Wednesday, January 13, 2016

World War Wednesdays: No. 1 Technical Training School, St. Thomas

Cover of The Aircraftman, February 1943 courtesy of Elgin County Archives

     Many readers will immediately recognize the buildings in discussion this week for their current uses, but I'm sure not as many were aware that they served quite different purposes during the Second World War. Two of St. Thomas's most significant facilities, both located on Sunset Drive, once housed the No. 1 Technical Training School for airmen during the British Commonwealth Air Training Plan. Here's some photos of them during that time:

     The present-day County of Elgin building was once used as the officers' quarters for the school.
     What is more familiarly known as the St. Thomas Psychiatric Hospital was home to the actual school complex itself. This photo shows the most familiar part of the building located closest to Sunset Drive, which was once the school's administrative building.

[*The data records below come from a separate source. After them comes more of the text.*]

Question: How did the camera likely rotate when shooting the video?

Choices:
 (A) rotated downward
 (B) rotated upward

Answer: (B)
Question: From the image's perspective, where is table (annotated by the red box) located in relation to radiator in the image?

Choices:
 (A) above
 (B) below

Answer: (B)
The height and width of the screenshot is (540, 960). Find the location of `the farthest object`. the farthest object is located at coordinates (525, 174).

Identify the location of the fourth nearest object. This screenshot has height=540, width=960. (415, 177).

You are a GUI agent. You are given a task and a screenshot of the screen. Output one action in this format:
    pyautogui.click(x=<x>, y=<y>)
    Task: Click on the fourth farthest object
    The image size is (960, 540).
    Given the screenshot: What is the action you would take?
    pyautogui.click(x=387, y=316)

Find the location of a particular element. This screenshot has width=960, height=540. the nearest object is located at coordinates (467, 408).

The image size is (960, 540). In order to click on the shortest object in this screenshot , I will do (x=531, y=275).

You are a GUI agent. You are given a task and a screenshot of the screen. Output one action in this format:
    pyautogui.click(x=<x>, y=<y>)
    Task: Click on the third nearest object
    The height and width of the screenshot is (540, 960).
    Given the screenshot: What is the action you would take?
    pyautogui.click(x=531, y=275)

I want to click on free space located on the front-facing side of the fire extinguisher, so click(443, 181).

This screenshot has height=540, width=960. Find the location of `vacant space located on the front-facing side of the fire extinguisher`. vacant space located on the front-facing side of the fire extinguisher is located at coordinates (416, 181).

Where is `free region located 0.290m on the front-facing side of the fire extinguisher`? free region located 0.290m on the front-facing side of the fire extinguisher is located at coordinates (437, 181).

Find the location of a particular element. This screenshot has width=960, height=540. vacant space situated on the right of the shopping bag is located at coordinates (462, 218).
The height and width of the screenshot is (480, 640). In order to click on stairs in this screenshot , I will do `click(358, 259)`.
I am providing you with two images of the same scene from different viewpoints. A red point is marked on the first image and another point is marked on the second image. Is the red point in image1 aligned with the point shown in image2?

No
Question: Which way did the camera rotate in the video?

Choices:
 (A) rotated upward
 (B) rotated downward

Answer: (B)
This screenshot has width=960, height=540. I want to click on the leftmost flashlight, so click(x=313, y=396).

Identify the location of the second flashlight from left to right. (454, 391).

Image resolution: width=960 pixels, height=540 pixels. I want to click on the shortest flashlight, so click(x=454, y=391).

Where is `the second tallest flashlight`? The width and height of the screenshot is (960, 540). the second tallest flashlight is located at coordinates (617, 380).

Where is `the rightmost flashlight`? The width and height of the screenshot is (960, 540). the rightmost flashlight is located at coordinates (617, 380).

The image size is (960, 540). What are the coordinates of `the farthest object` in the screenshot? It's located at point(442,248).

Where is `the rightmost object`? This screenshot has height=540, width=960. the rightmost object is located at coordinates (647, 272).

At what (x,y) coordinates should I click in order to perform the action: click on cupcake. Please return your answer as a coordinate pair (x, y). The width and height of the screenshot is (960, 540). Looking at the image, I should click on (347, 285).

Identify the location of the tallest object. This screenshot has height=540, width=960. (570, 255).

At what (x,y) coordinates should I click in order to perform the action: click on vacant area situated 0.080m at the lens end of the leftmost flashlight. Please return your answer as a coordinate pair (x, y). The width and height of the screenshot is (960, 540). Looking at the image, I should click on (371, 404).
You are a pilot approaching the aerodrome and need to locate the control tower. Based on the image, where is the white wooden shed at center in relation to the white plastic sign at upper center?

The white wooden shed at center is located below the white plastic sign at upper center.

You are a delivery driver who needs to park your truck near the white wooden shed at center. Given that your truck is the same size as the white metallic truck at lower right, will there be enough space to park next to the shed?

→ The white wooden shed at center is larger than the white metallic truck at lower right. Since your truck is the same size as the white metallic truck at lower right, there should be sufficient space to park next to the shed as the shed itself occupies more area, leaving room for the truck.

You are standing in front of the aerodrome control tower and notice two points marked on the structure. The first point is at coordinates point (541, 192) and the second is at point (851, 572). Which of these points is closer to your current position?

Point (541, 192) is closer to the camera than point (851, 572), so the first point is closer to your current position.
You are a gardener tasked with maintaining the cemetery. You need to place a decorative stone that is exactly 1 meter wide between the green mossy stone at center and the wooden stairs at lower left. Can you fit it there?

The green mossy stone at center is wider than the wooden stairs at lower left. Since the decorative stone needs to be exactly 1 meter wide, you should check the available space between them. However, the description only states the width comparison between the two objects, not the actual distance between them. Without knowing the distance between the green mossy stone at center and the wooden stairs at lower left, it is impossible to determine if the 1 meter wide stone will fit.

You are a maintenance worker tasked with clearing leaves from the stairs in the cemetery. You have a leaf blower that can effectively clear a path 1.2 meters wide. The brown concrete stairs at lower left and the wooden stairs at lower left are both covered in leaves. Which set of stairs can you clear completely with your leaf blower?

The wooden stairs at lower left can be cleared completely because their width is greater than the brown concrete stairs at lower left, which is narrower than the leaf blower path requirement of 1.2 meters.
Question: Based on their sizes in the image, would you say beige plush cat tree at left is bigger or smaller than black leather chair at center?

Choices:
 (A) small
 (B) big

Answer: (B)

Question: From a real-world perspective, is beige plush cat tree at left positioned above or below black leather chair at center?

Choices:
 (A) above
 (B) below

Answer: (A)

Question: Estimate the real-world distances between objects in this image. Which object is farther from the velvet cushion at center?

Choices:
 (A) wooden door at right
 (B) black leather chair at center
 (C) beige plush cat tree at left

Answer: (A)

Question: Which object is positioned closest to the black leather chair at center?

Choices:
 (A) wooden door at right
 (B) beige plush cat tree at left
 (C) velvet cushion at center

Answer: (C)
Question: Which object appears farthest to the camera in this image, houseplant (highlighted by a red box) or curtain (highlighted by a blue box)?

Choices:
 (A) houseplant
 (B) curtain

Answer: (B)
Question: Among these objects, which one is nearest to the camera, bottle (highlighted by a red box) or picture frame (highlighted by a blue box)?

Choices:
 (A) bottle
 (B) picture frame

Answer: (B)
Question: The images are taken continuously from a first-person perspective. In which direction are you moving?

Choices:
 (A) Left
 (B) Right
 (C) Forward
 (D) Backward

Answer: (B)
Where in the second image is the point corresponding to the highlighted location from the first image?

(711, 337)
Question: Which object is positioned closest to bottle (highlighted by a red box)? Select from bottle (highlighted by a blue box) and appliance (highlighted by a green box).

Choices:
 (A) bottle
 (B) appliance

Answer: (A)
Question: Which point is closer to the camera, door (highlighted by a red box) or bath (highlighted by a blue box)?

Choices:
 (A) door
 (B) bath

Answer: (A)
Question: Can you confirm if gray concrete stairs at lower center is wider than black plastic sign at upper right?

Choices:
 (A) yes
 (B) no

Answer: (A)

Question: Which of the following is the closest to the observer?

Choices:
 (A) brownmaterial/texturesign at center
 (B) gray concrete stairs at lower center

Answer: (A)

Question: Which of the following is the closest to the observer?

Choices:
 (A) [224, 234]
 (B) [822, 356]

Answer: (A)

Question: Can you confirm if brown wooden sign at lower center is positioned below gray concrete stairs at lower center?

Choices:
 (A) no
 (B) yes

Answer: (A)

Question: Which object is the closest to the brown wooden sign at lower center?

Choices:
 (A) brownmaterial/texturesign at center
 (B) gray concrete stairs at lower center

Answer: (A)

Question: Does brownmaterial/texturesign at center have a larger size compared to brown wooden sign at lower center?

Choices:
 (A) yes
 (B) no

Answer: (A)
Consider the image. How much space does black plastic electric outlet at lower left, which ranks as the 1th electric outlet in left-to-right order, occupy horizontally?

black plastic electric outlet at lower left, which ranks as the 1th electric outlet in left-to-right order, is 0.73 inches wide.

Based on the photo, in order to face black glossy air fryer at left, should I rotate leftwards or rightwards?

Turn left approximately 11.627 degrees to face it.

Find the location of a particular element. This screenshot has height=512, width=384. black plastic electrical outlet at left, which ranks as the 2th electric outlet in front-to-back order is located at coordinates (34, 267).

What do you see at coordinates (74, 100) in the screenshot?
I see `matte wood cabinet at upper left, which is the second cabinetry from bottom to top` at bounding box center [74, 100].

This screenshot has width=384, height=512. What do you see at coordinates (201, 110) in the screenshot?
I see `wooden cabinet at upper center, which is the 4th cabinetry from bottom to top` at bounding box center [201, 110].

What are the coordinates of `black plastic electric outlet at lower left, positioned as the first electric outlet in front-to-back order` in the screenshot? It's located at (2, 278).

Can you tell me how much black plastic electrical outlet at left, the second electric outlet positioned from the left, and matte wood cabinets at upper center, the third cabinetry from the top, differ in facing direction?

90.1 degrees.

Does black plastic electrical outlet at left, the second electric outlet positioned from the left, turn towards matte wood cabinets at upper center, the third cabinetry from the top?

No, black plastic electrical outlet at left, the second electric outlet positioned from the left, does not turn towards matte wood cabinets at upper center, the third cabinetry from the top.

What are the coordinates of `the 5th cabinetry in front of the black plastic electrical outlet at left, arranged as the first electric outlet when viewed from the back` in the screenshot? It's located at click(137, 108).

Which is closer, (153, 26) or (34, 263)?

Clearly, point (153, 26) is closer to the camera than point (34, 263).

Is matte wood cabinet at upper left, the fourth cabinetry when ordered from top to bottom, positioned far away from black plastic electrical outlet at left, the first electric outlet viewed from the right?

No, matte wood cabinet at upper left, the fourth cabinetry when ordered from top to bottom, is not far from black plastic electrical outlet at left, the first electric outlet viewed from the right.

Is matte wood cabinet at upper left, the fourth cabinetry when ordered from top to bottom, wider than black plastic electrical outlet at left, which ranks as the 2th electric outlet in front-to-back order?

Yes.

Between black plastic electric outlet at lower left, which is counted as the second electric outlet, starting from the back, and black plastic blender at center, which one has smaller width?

     The only facility of its kind in Ontario during the Second World War, the No. 1 Technical Training School was established in 1939. It became the main source of ground crew, training some fifty thousand for active wartime service. Equipped for over 2,000 students at one time, it offered six-month courses for aircraft electricians and aero-engineers, airframe and instrument mechanics and specialized training for fabric and sheet metal workers.

     Here's an interesting article published in The Ottawa Journal on June 18, 1943 describing wartime conditions in St. Thomas, courtesy of a really interesting blog called "As Canadian As Can Be":
     St. Thomas Becomes Air-Minded
St. Thomas, Ont., June 18--
     Since the outbreak of the war St. Thomas has become an air-minded city, largely because there are in the immediate district three large schools and an airport, all part of the British Commonwealth Air Training Plan. 
     Largest is the technical training school, housed in the $7,000,000 former Ontario Hospital building on the outskirts of the city, where thousands of young men from the Dominion and other parts of the Empire are being trained for ground crew, equipment, office and other R.C.A.F. duties. The number of graduates of this school, first to be established under the air training plan, now is nearing 30,000.
     Many of the men in training or on the school staffs have brought their families here, increasing the city's population bu 2,000 or more persons. This influx of population has created a demand, greater than the available supply, for small furnished apartments. Conversion of private homes into apartments has helped to solve the problem.
     As a railway city, St. Thomas is affected chiefly by the wartime increase in rail traffic. Three United States railway lines which have division headquarters here, are busier than ever before. Employment is at its greatest peak.
     So great is the demand for labor that boys just out of school and not eligible for military service are being engaged as firemen, brakemen and in other work.

     As great as the school was for providing a boost to St. Thomas's economy, the facility itself did not come without a few problems. Fingal Bombing and Gunnery School historian Winston B. St. Clair describes its major lack of morale efforts as the cause of large scale AWOLS (away without leaves) during the Christmas season of 1940. 

     However, efforts were made to create ways for recruits to occupy their time while they weren't in the classroom, and a number of different clubs and teams were established:
Tug of War Team, ca. 1940

Boxing Team, ca. 1940

Brass Band, May 22, 1941
     In addition, the school had its own monthly news publication called The Aircraftman.

     When the war ended in 1945, the school was closed and the complex was returned to the Department of Health. It is thus unique to the nearby Fingal school in that its buildings remain standing to this day, and largely unchanged.